SELECTED EXTRACT =
· · ·

Skinny fat is a term used to describe people who appear to be thin or have a healthy weight (per BMI) yet have a relatively high body fat percentage. It combines the loaded “skinny” and “fat” adjectives which have little to do with someone’s health status and more to do with society’s body shaming. Body shaming is the act of saying something negative about a person’s body. It can be anything from commentary about a person’s size and weight to their age, hair, eating habits, and level of perceived attractiveness.
Medical “skinny fat”
There’s a common misconception that small or thin bodies are an indicator of good health and big, fat bodies an indicator of poor health. This is not true. It’s possible to be within the right weight range per BMI which is flawed too and still have a high body fat percentage. This is medically referred to as normal weight obesity. There are people who appear to have lean bodies yet are at risk of cardiovascular diseases like heart attack, stroke, and diabetes.
Despite the phrase describing a true condition, medical experts agree that it does more harm than good. Here are some reasons why we need to stop saying skinny fat.
It’s fat-shaming
In a society that views being fat negatively, skinny fat is yet another way of fat-shaming people who are outwardly skinny. It’s a way of implicating more people in the judgment we reserve for fat people. So, it’s not enough to be outwardly skinny, you also have to be skinny-skinny internally. It’s a way of increasing the number of people getting shamed for their bodies.
Fat is unhealthy
Implying that skinny people can internally be fat i.e., unhealthy perpetuates the faulty notion that fat is unhealthy. Fat here is used solely as a stand-in for unhealthy. Skinny is the positive attribute and fat is the negative one. This is an incredibly harmful worldview for everyone, not just fat people. The negative perception of fat people also has other real-world effects like viewing fat people as lazy or lacking in self-control. Negative perception in one arena flows into other areas too.

· · ·

PROVIDED MATERIAL =
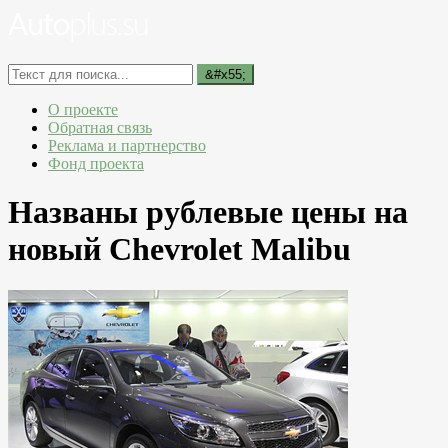
О проекте
Обратная связь
Реклама и партнерство
Фонд проекта
Названы рублевые цены на
новый Chevrolet Malibu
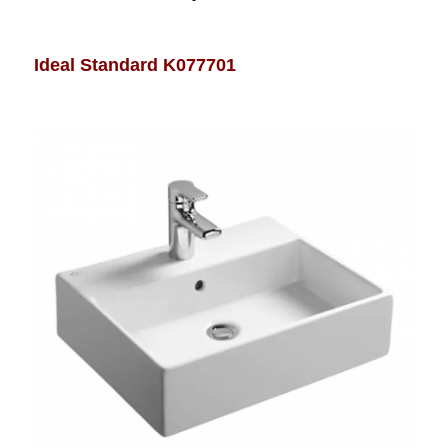
Ideal Standard K077701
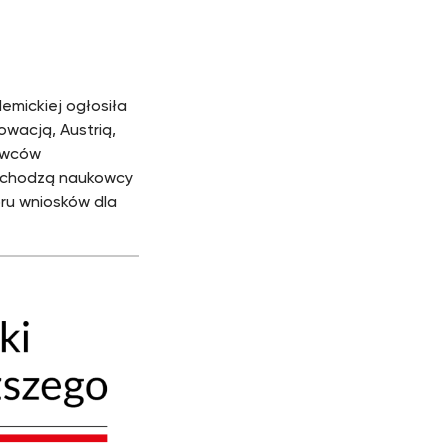
mickiej ogłosiła
wacją, Austrią,
kowców
 wchodzą naukowcy
ru wniosków dla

· · ·

TASK ITEM A = According to the article on the term "skinny fat," what is the medical name for having a high body fat percentage while within the right weight range per BMI?
TASK ITEM B = Reproduce everything in the article on the term "skinny fat" from "Skinny fat is a" down to "of perceived attractiveness.".

TASK OUTPUT A = Normal weight obesity.

TASK OUTPUT B =
Skinny fat is a term used to describe people who appear to be thin or have a healthy weight (per BMI) yet have a relatively high body fat percentage. It combines the loaded “skinny” and “fat” adjectives which have little to do with someone’s health status and more to do with society’s body shaming. Body shaming is the act of saying something negative about a person’s body. It can be anything from commentary about a person’s size and weight to their age, hair, eating habits, and level of perceived attractiveness.